I'm facing an issue where my EC2 instances are failing to join the Kubernetes cluster on EKS, and I keep getting the "Instances failed to join the kubernetes cluster" error. The creation process for the node group doesn't seem to be successful, and I'm stuck. Here's a snippet of the error message I received:
Error: waiting for EKS Node Group (my-eks-cluster:my-node-group) create: unexpected state 'CREATE_FAILED'. Last error: NodeCreationFailure: Instances failed to join the kubernetes cluster.
I've set up my Terraform code as follows:
provider "aws" {
region = "eu-central-1"
}
# VPC module and everything else here...
Can anyone suggest what I might need to fix to resolve this?
4 Answers
You might want to tweak your security group settings. Either get rid of the restrictive group or allow traffic on port 10250. The cluster API needs to communicate with the kubelets on your nodes, and currently, that seems blocked. Also, consider attaching the AmazonEKSClusterPolicy to your cluster role for proper permissions. Plus, check out the AWS provider docs for some handy examples!

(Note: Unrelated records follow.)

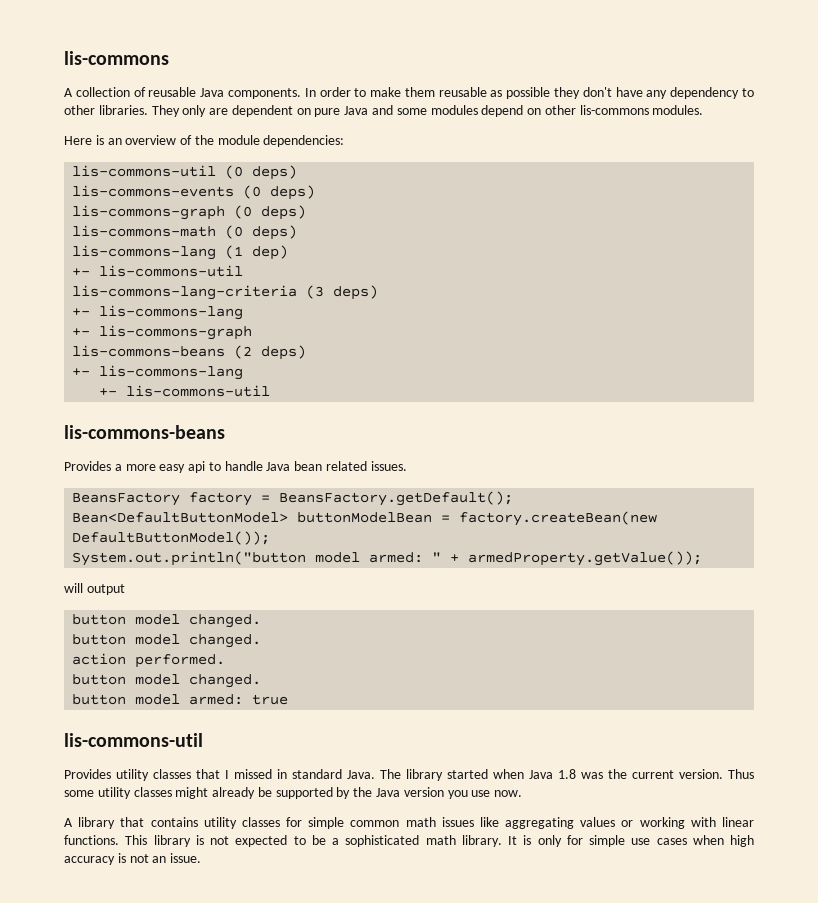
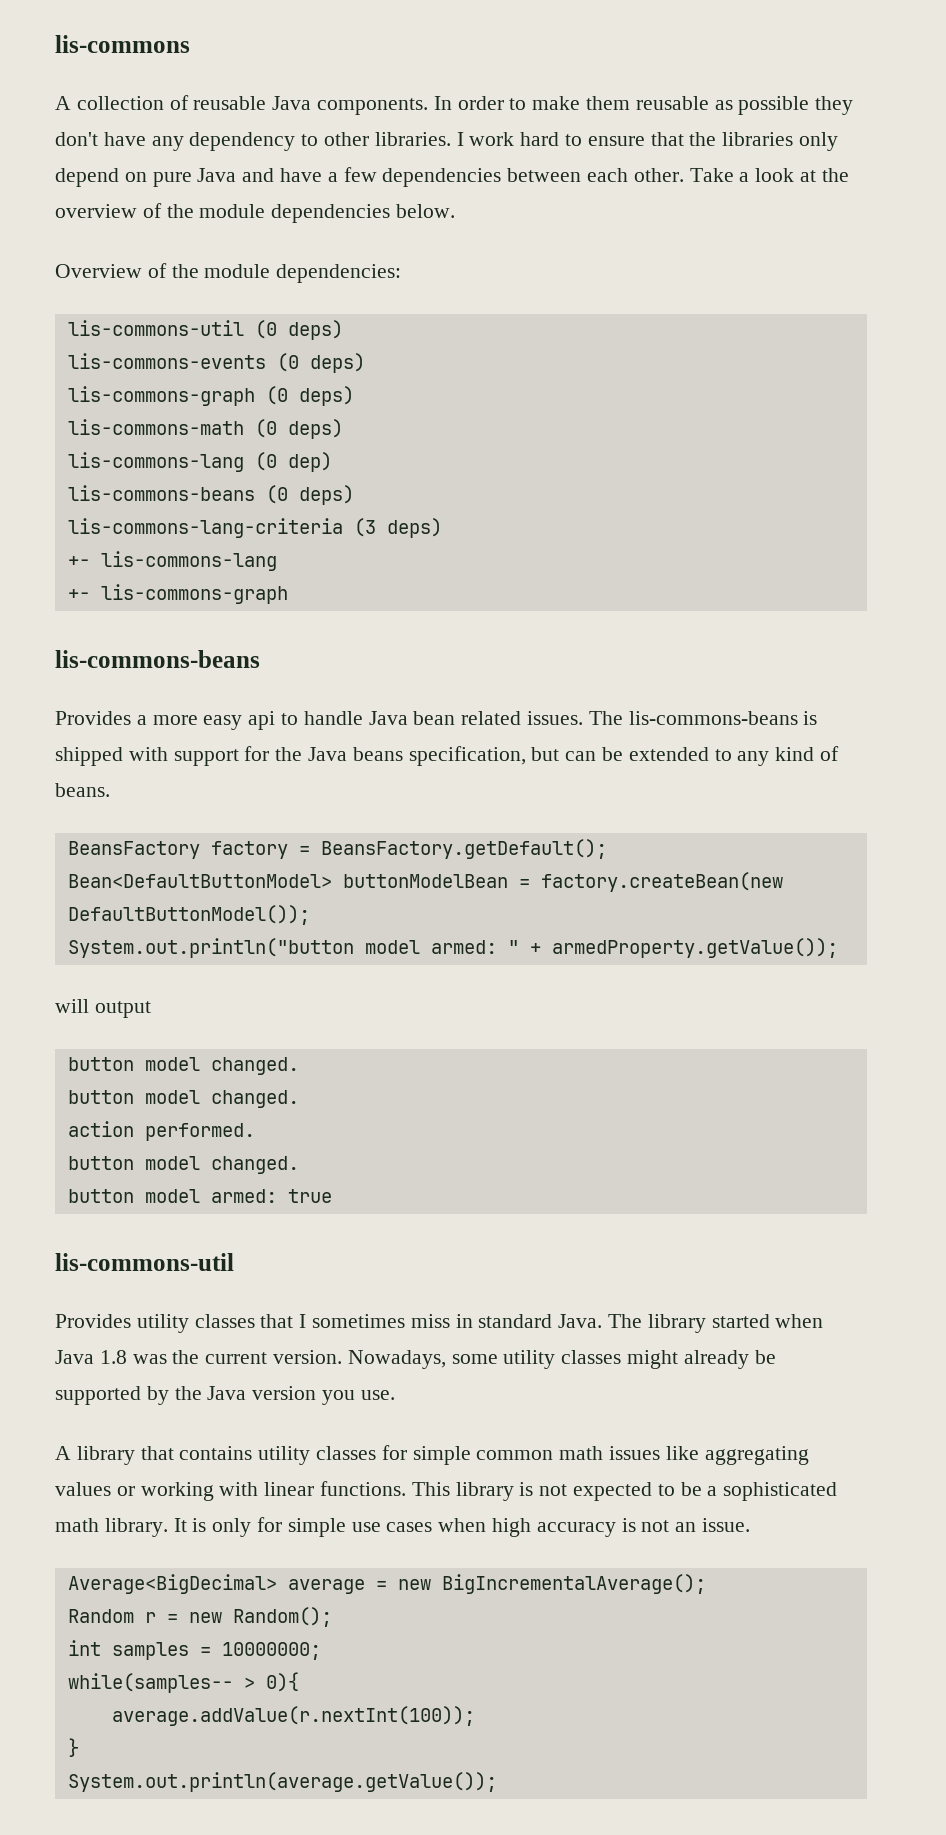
[151,105,704,117] [64,135,177,145] They only are dependent on pure Java and some modules depend on other lis-commons modules. // Here is an overview -> [456,132,839,151] [55,167,849,187] [55,203,456,223] [55,264,142,278] I work hard to ensure that the libraries only depend on pure Java and have a few dependencies between each other. Take a look at the overview of the module dependencies below. // Overview
[225,245,244,259] (1 -> [254,452,277,471] (0
[72,265,244,277] +- lis-commons-util -> [67,485,354,505] lis-commons-beans (0 deps)
[72,345,307,360] [72,365,244,380] [99,385,271,397] // lis-commons-beans (2 deps) // +- lis-commons-lang // +- lis-commons-util -> (288, 594) none
(407, 466) none -> [588,711,818,725] [55,746,840,766] [55,783,110,797] The lis-commons-beans is shipped with support for the Java beans specification, but can be extended to any kind of beans.
[234,769,272,779] missed -> [312,1314,450,1328] sometimes miss
[728,769,754,779] Thus -> [347,1350,446,1369] Nowadays,
[471,790,523,797] use now. -> [360,1390,395,1400] use.
(202, 858) none -> [67,1574,706,1594] [67,1607,332,1627] [67,1640,321,1660] [67,1672,299,1693] [111,1706,475,1726] [67,1738,79,1757] [67,1772,497,1792] // Average<BigDecimal> average = new BigIncrementalAverage(); // Random r = new Random(); // int samples = 10000000; // while(samples-- > 0){ // average.addValue(r.nextInt(100)); // } // System.out.println(average.getValue());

Make sure to inspect the logs on the failing nodes. Start with the cloud-init logs; they can give you insights into any networking or permission issues. Also, ensure you have a CNI plugin installed. Missing network components can lead to the same error you're seeing.
It sounds like a potential networking issue. Double-check your network routes to ensure they're properly configured. Nodes need to communicate, so verify that there's nothing blocking that.
Did you remember to tag your subnets? Any subnet with nodes should have the tag `kubernetes.io/cluster/myclustername: shared`. If you're using that public VPC module, it might be simpler to use the EKS module as well, just for consistency. This could also be an issue with user data scripts not executing properly on the nodes' setup.
Yeah, the user data could be an issue. The bootstrap script used to be a 'thing' but might need updating since kubeadm now prefers a YAML configuration.
I had similar issues before; my nodes couldn't tap into the Internet, causing them to fail. Definitely check that!